Moreover while the overall debt-to-asset ratio is low at 13.7%, the income-based indicators tell a more cautionary story for business strategy. The median mortgage debt-to-income ratio for the population is 194.8%. However, for the lowest wealth quintile, this surges to 308.6%. This high leverage among less wealthy households means that even small increases in living costs or a minor downturn in the labour market (which can happen during global unrest) could force these households into “survival mode.” Businesses catering to the middle and lower-wealth segments should prepare for high sensitivity to pricing and an increased demand for credit-based purchasing or instalment plans.

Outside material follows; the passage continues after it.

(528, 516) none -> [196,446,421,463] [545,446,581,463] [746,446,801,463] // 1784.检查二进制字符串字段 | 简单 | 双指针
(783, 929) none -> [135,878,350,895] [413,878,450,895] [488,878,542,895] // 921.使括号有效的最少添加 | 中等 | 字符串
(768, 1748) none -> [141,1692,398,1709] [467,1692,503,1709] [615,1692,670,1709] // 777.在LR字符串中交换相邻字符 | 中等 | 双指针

The HFCS provides a rare regional breakdown that Maltese businesses should use to optimize their footprint. The Western region and Gozo/Comino emerged as the wealthiest areas, with median asset values exceeding €500,000. Conversely, the Southern Harbour region reports the lowest median wealth, roughly half that of the top regions.

This means that expansion and high-end service offerings should gravitate toward the West and Gozo, where the “wealth effect” of property appreciation is most potent. Retail and essential service businesses may find more volume but lower margins in the southern harbour regions.

Overall, the 2023 HFCS paints a picture of a nation that has used the post-pandemic period to fortify its financial house. Maltese businesses are operating in a landscape where consumers are wealthier and interested in investing in renewable energy. Moreover, there is a rising shift in demographics toward a younger, professional foreign cohort that values services over ownership.

The present Iran war may threaten global supply chains, but the Maltese business that adapts – by leaning into the green transition, catering to the diverse “two-speed” consumer base, and targeting regional wealth – will find itself operating from a position of relative strength. The data shows that the Maltese household is ready to invest in its future; the question is whether Maltese businesses are ready to lead that journey, by being strategically driven and well invested in digitally based efficient processes.